**What the task requires:** Copy every line of the records below verbatim, leaving out the pictures.

----

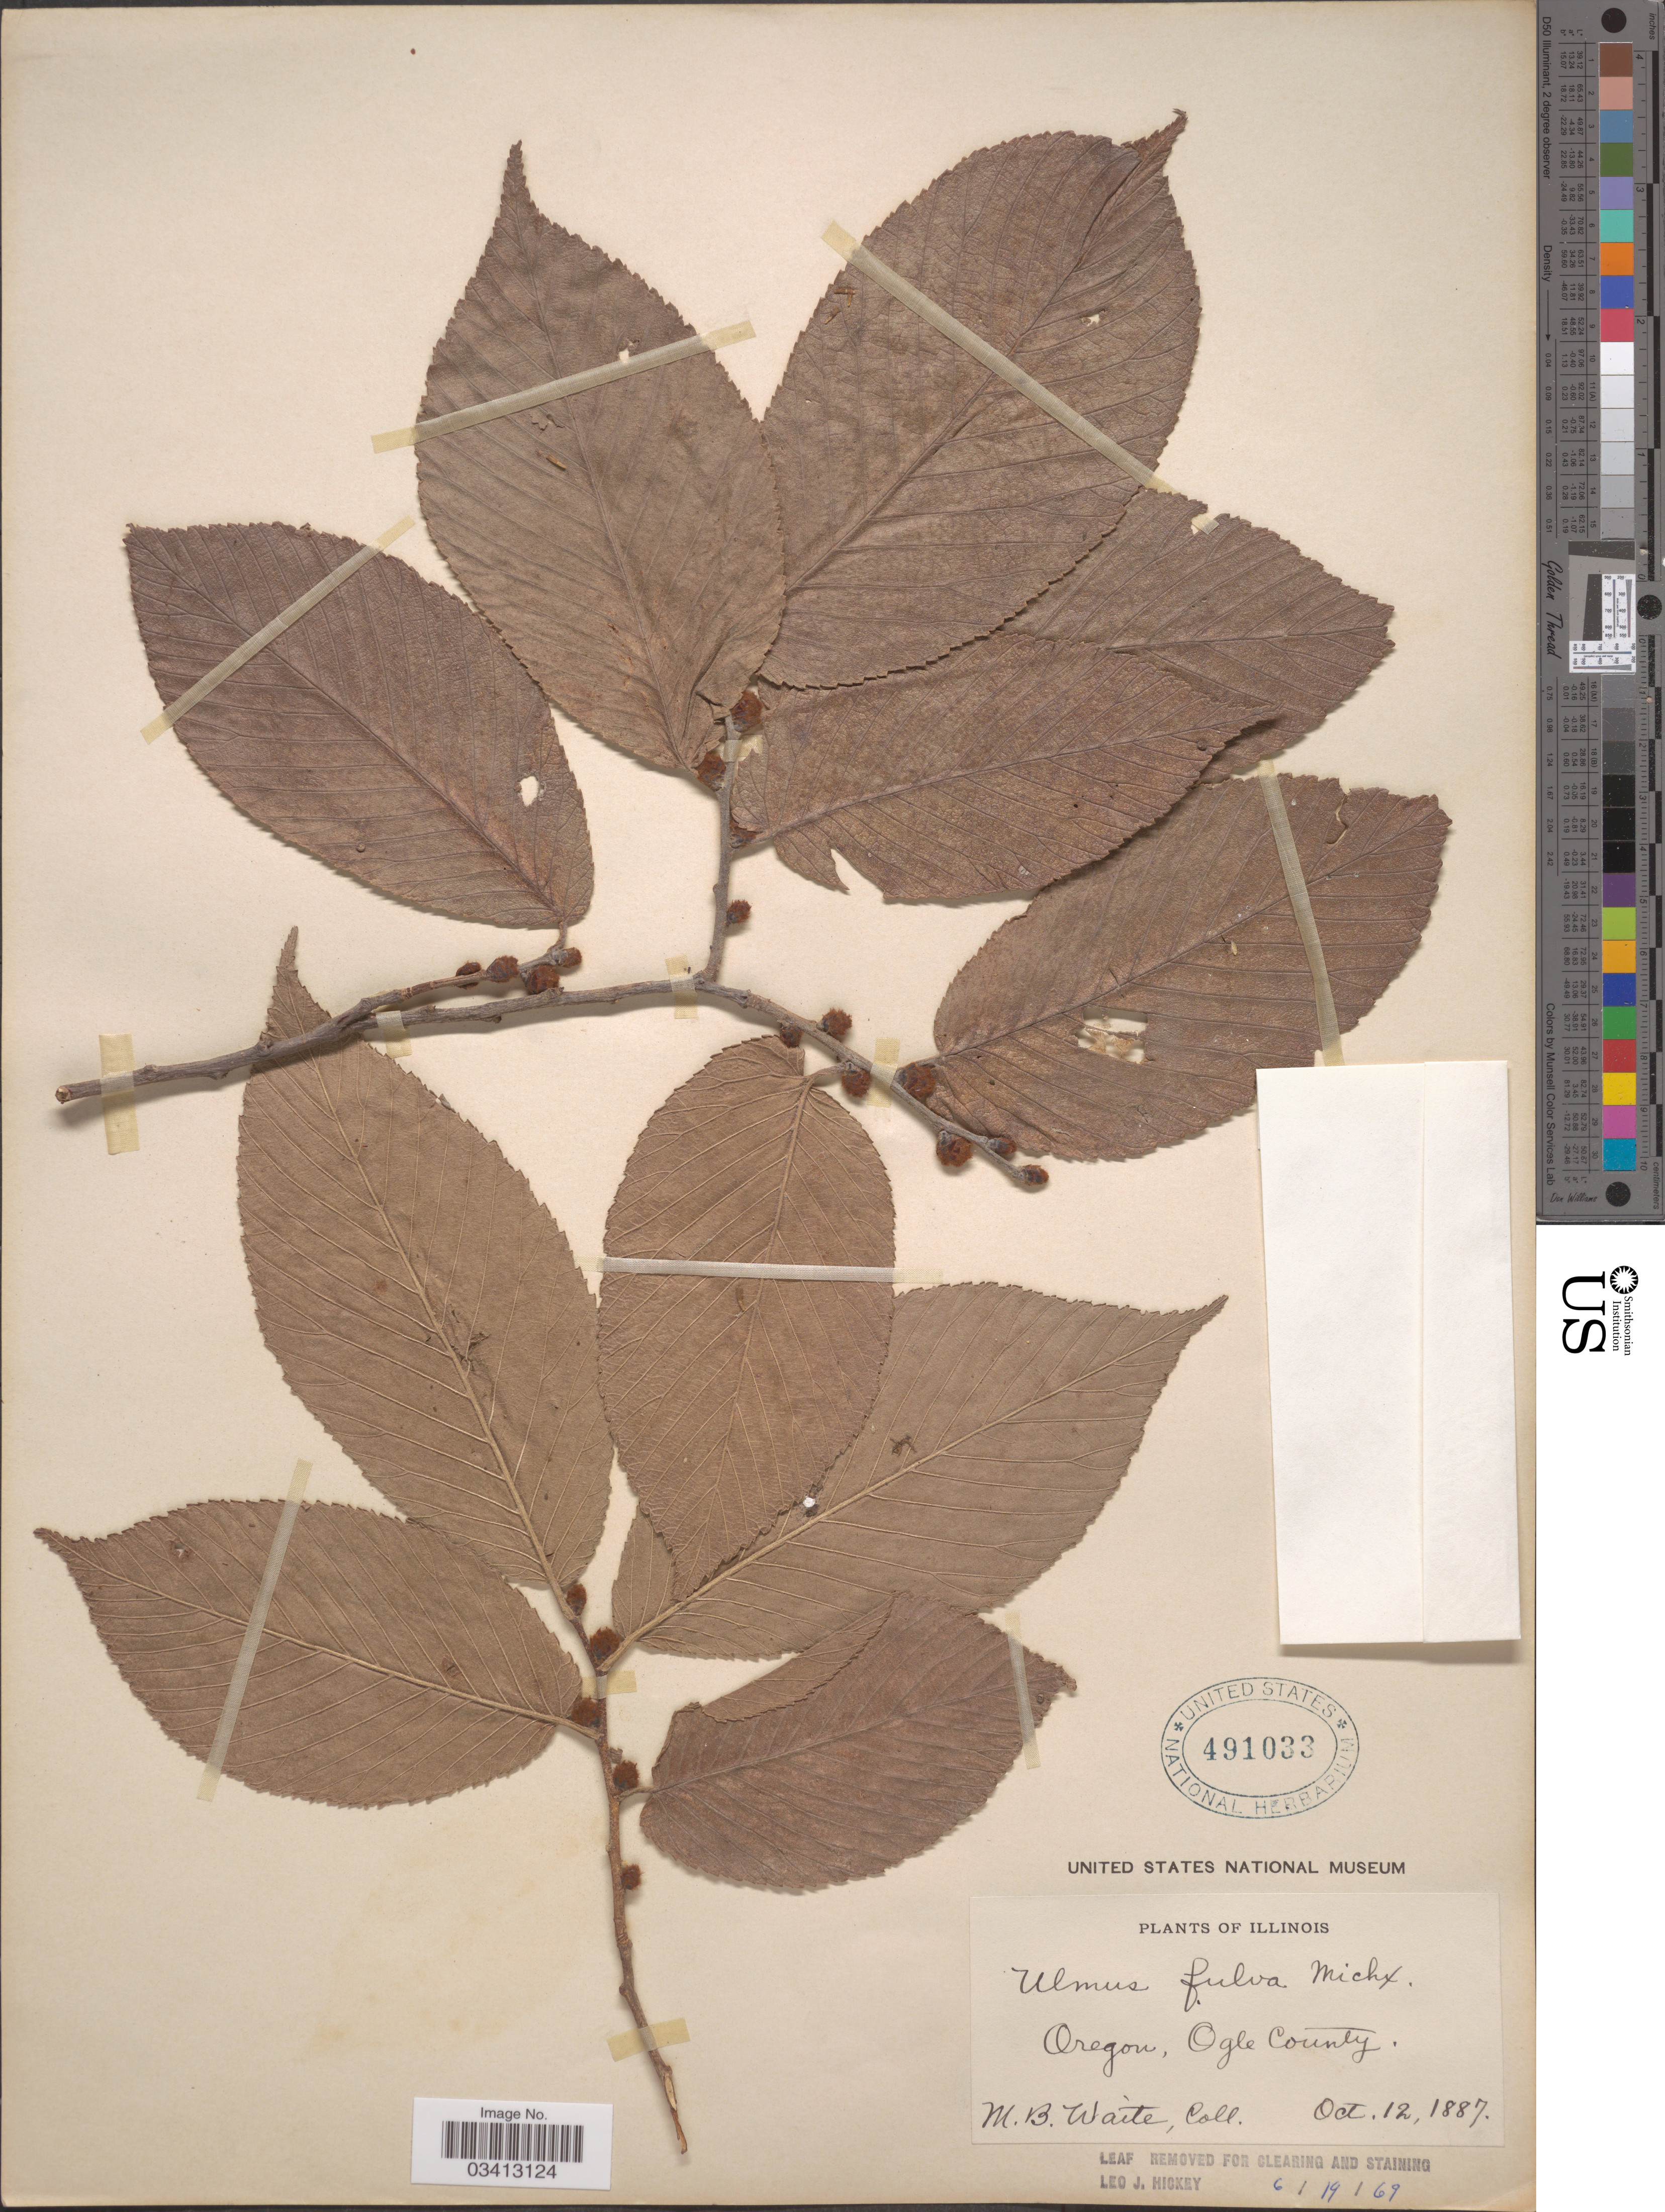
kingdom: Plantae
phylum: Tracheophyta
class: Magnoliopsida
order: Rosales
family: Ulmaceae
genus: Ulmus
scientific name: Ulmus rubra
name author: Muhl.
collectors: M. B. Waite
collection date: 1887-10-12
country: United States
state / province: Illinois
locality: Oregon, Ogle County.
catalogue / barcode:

----

**Final result:**
kingdom: Plantae
phylum: Tracheophyta
class: Magnoliopsida
order: Rosales
family: Ulmaceae
genus: Ulmus
scientific name: Ulmus rubra
name author: Muhl.
collectors: M. B. Waite
collection date: 1887-10-12
country: United States
state / province: Illinois
locality: Oregon, Ogle County.
catalogue / barcode:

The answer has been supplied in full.